Rinko Kawauchi consacre son art à l’expression d’une gratitude envers la nature vécue comme miraculeuse dans son équilibre de formes, de motifs, de couleurs. Photographiant une fleur, un cerisier du Japon ou l’éclat d’un rayon solaire perçant la canopée d’une forêt, elle magnifie une vision imprégnée de shintoïsme menée par un assentiment pour le monde dans sa poésie la plus immédiate. Ses images sont pures, exaltent la sérénité et la fragilité, effleurent la beauté sans toutefois refuser l’affleurement d’une anxiété discrète : le monde est beau mais sa beauté est volatile, provisoire, chétive comme l’est un poisson happant son oxygène à la surface de l’eau.

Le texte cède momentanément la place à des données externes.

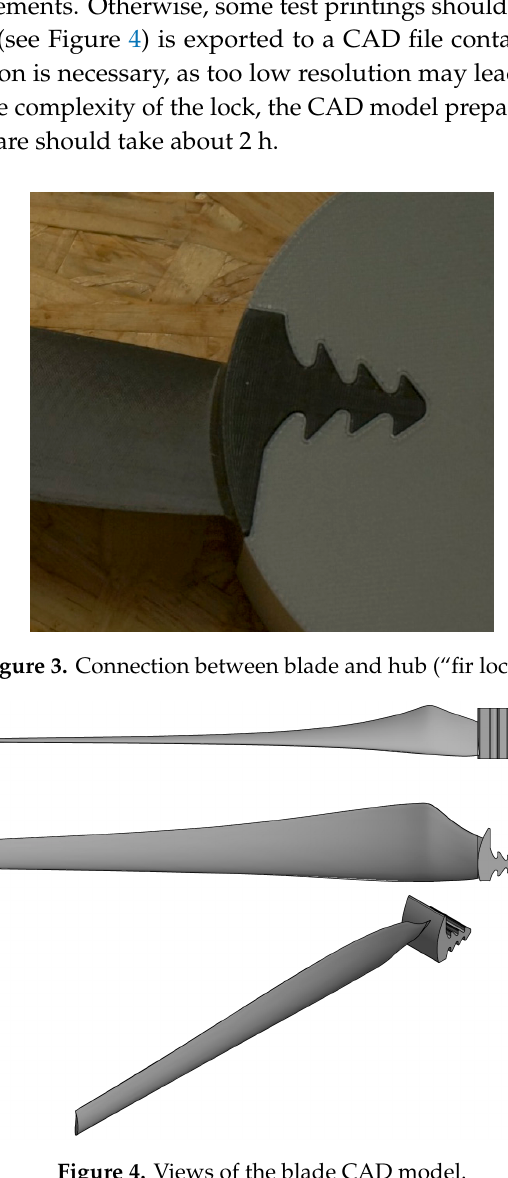
Figure 4. Views of the blade CAD model.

Peut-être faut-il comprendre ces images dans leur relation possible avec l’art poétique du haïku et sa capacité singulière à exprimer les émotions simples, l’écoulement du temps, l’émerveillement pour le fugitif et l’harmonie. Je songe au poème de Matsuo Bashō qui fut le maître de cet art au XVIIe siècle : un vieil étang / une grenouille qui plonge / le son de l’eau. La proximité avec les photographies de Rinko Kawauchi est ostensible, dans une apparente simplicité comme dans l’éclosion d’une ambivalence fondée sur la complétude des choses. Le saut de la grenouille bouleverse l’étang calme mais la grenouille fait partie de l’étang : elle est l’étang comme l’étang est la grenouille. La grenouille, l’étang, l’eau, le clapotis de l’eau fondent un monde. Les deux carpes koï qui prennent leur air à la surface de la mare sont carpes, eau, tumulte, air, motifs solaires dans le bassin limpide. Les arbres reflétés sur le miroir de l’étang scellent une communauté naturelle indissociable – ce qu’avait magnifiquement perçu Claude Monet à Giverny. Il ne s’agit pas de l’association des arbres et de l’eau mais d’une totalité : les arbres, l’eau, les reflets, la lumière, le trouble.